Antigua and Barbuda avoiding swine flu amid nearby outbreak

By Orville Williams


The local meat industry and wider agriculture sector have so far been spared any impact from the dangerous African swine fever (ASF), which is threatening to decimate the domestic pig population in the neighbouring Dominican Republic.

In late July, the Caribbean Agricultural Health and Food Safety Agency (CAHFSA) issued an advisory for Caricom member states to “intensify protective measures against the ASF, which is now confirmed to be in the Americas”.
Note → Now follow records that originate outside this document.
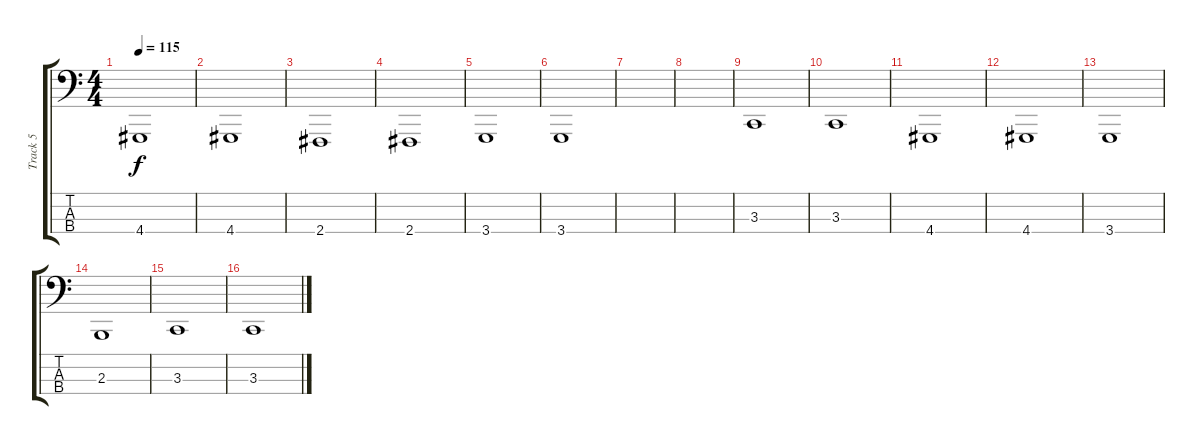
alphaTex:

\track ("Track 5" "Track 5") {instrument stringensemble1}
\staff {score tabs}
\tuning (G2 D2 A1 E1) {hide}
\ts (4 4)
\tempo 115
\clef f4
\ks c
4.4.1{dy f} |
4.4.1 |
2.4.1 |
2.4.1 |
3.4.1 |
3.4.1 |
|
|
3.3.1 |
3.3.1 |
4.4.1 |
4.4.1 |
3.4.1 |
2.3.1 |
3.3.1 |
3.3.1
According to reports, the disease – which had been considered absent from the Caribbean since 1984 (in Haiti) and the Dominican Republic since 1981 – was first detected in the latter country’s Monte Cristi province in early July, before spreading to over 15 provinces as of late August.

The United Nations’ Food and Agriculture Organization (FAO) noted that there were nearly 500,000 pigs in the country in 2019, a figure which is likely to have grown since, but the ASF outbreak has so far resulted in the death of more than 70,000 pigs.

The majority of those pigs were not killed directly by the disease, but were slaughtered in an attempt to curb the spread. US experts also warn that many more may have to be slaughtered – up to half a million – to prevent the complete annihilation of the island’s population.

So far, Antigua and Barbuda has managed to avoid any such devastation or threats of it, with a ban on pork and pork products from the Dominican Republic swiftly put in place.

Chief Veterinary Officer, Dr Tubal Edwards, believes the country has avoided the ASF primarily due to the ban having its desired effect.

“No, we haven’t found any trace of the African swine fever, [primarily] because we’re not importing any pork or pork products from the Dominican Republic. That’s the only measure we could have put in place thus far.

“We’re trying our best to keep out all pork and pork products from Santo Domingo, but in the event that something slips through, we have the laboratory on standby to see what we can do in terms of detecting,” he explained.

Agriculture officials have been warning that the ASF can wipe out entire herds of domestic swine, with the highly-contagious virus sturdy enough to remain viable for months in common feed ingredients, including those shipped across oceans.

Dr Edwards was optimistic about avoiding a local outbreak, noting that that would require swift action that could end up costing quite a bit.

“If any trace of [the ASF] is found, whatever meat came through [with the tainted meat] has to get eliminated, completely destroyed, and we then have to start testing the live animals,” he added.

Along with the Dominican Republic and Haiti, Cuba is the only other Caribbean country with a history of ASF and the disease has been absent there since 1980.

In the wider Americas, Brazil also faced an ASF outbreak, but the country has been free of the disease since 1981.